---------- SOURCE MATERIAL ----------
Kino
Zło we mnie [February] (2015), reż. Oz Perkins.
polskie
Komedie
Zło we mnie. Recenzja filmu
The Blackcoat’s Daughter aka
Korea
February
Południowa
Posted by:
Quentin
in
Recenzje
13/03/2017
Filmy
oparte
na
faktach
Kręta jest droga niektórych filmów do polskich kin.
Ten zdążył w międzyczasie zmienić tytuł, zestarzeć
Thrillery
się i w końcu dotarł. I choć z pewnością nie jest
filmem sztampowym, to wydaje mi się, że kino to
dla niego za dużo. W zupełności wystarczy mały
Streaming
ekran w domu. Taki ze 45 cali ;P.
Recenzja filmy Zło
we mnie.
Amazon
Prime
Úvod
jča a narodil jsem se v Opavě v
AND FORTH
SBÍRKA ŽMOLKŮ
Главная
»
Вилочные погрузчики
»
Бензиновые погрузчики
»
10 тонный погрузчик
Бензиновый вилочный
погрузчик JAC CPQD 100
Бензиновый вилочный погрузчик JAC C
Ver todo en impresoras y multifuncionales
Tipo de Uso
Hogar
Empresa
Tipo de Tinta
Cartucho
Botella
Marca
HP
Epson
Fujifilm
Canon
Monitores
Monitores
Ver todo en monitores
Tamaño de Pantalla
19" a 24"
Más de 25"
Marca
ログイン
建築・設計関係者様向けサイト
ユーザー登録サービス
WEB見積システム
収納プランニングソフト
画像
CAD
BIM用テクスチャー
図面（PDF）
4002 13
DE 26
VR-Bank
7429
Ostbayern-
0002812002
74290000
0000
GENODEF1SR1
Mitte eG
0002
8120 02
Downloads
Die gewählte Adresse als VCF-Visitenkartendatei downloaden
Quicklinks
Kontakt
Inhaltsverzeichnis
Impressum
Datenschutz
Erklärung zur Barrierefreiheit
----------
---------- SOURCE MATERIAL ----------
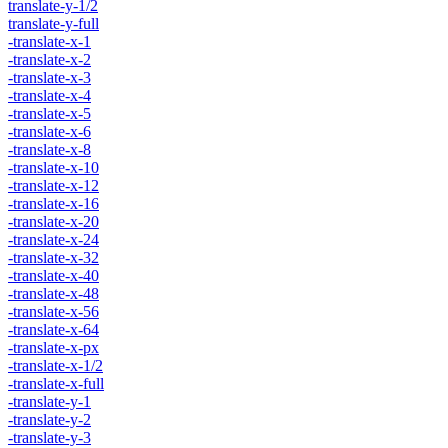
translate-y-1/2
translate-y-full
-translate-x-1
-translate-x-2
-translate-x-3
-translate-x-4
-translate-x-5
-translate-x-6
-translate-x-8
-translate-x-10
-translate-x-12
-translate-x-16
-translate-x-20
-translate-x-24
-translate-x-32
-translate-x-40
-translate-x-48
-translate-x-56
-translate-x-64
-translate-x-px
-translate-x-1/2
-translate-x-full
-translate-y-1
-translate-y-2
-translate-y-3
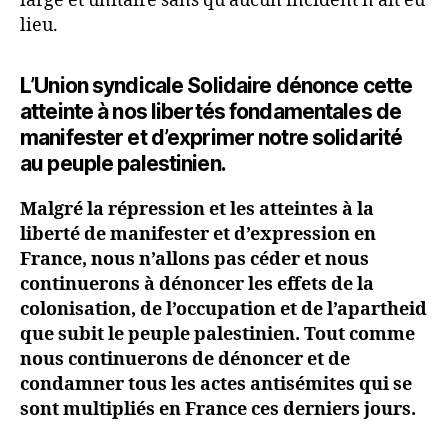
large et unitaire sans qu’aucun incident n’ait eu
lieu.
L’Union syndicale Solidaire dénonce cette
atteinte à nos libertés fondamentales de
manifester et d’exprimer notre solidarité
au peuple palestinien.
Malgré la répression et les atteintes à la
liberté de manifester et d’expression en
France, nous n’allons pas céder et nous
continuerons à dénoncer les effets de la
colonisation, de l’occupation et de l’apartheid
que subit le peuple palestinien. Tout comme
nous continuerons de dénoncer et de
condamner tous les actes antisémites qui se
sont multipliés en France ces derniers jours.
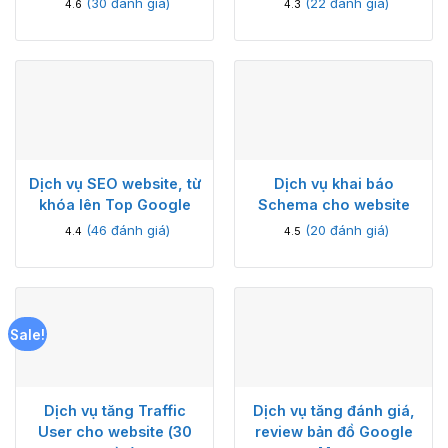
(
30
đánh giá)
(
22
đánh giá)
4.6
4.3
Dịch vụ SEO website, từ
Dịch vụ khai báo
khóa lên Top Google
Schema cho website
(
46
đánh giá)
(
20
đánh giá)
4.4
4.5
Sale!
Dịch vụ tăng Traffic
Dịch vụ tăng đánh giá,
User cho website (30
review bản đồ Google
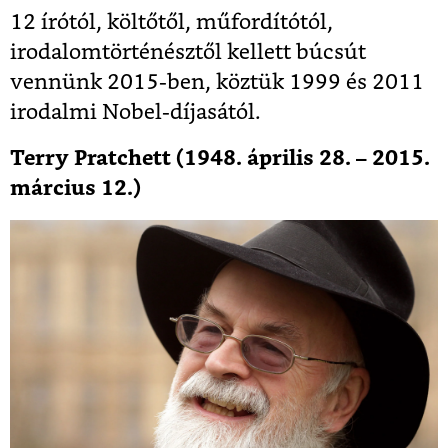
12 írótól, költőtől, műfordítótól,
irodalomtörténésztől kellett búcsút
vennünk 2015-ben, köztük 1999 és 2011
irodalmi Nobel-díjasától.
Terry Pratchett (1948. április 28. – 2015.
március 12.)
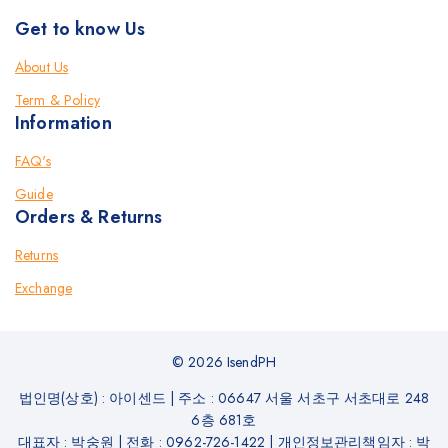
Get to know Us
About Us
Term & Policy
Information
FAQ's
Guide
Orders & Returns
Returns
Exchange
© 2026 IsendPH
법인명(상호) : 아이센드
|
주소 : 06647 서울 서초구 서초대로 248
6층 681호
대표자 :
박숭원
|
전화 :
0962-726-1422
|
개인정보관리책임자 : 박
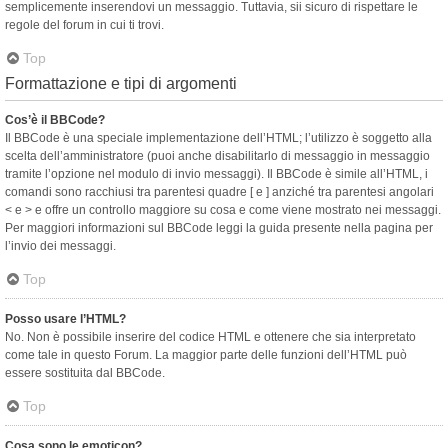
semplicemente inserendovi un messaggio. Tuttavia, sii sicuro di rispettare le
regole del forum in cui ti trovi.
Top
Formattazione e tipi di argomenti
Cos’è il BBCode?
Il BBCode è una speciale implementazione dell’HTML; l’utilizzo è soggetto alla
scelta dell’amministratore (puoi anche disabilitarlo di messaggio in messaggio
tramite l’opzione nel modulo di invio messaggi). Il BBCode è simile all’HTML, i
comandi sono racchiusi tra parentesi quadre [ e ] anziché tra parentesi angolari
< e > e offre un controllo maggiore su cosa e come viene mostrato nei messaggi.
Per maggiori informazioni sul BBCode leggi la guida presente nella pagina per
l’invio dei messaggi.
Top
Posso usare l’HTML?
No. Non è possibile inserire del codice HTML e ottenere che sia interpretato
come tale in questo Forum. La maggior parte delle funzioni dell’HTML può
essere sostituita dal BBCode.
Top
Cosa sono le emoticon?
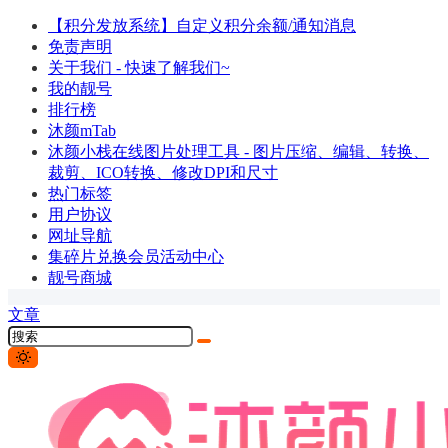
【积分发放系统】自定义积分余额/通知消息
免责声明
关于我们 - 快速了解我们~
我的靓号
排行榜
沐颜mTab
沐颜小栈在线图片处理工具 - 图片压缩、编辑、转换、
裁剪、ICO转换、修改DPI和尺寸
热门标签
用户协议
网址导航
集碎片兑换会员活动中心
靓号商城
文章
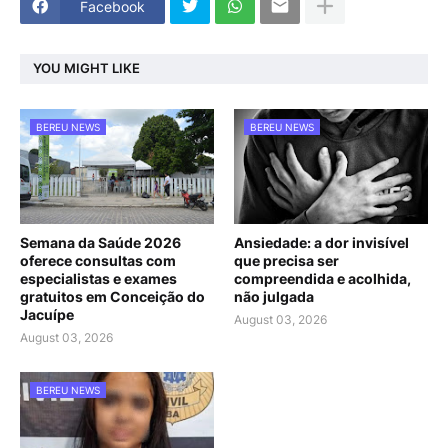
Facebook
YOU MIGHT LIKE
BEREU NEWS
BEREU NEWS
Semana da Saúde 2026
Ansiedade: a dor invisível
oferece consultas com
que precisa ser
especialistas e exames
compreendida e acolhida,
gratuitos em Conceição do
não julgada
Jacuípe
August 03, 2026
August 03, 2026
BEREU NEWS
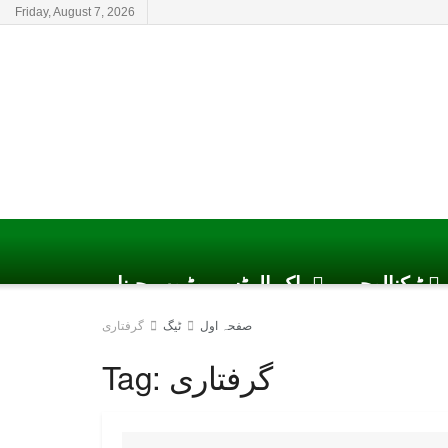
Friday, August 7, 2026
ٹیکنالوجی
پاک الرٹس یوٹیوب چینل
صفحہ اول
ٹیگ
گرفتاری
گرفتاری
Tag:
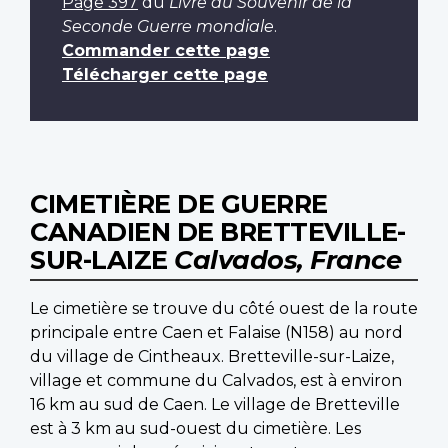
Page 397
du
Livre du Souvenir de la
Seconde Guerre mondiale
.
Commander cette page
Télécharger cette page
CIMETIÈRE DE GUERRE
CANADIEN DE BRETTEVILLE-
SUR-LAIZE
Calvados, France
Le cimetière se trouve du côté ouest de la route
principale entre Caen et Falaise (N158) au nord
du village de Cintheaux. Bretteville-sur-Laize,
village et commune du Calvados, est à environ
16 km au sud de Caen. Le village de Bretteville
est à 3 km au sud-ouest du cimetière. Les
----------
---------- SOURCE MATERIAL ----------
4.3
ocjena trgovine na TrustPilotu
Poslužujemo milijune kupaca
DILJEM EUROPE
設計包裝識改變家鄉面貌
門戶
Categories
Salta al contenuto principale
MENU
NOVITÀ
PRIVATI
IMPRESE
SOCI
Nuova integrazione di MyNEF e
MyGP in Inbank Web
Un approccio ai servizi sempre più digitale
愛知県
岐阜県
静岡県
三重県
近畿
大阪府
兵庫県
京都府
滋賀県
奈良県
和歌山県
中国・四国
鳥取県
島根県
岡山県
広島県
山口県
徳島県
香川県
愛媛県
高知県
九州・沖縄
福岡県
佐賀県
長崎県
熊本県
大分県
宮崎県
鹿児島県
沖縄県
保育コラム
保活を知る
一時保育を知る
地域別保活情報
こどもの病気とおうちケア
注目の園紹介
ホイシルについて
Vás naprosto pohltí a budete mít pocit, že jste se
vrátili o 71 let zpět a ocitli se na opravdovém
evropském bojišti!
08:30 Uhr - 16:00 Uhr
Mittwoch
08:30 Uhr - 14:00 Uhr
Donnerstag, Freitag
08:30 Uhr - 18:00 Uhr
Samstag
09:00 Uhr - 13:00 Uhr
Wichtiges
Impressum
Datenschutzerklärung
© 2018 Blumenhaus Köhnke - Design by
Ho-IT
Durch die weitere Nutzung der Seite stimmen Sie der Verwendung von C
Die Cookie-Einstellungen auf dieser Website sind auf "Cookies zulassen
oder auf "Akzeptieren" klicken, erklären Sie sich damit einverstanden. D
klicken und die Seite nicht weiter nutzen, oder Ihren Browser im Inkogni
----------
* _WORK INSTRUCTIONS_: What you give back must be the stretch above, starting at the line with "Tipo de Uso" and ending at the line with "Erklärung zur Barrierefreiheit", copied exactly.

* _PROBLEM SOLUTION_:
Tipo de Uso
Hogar
Empresa
Tipo de Tinta
Cartucho
Botella
Marca
HP
Epson
Fujifilm
Canon
Monitores
Monitores
Ver todo en monitores
Tamaño de Pantalla
19" a 24"
Más de 25"
Marca
ログイン
建築・設計関係者様向けサイト
ユーザー登録サービス
WEB見積システム
収納プランニングソフト
画像
CAD
BIM用テクスチャー
図面（PDF）
4002 13
DE 26
VR-Bank
7429
Ostbayern-
0002812002
74290000
0000
GENODEF1SR1
Mitte eG
0002
8120 02
Downloads
Die gewählte Adresse als VCF-Visitenkartendatei downloaden
Quicklinks
Kontakt
Inhaltsverzeichnis
Impressum
Datenschutz
Erklärung zur Barrierefreiheit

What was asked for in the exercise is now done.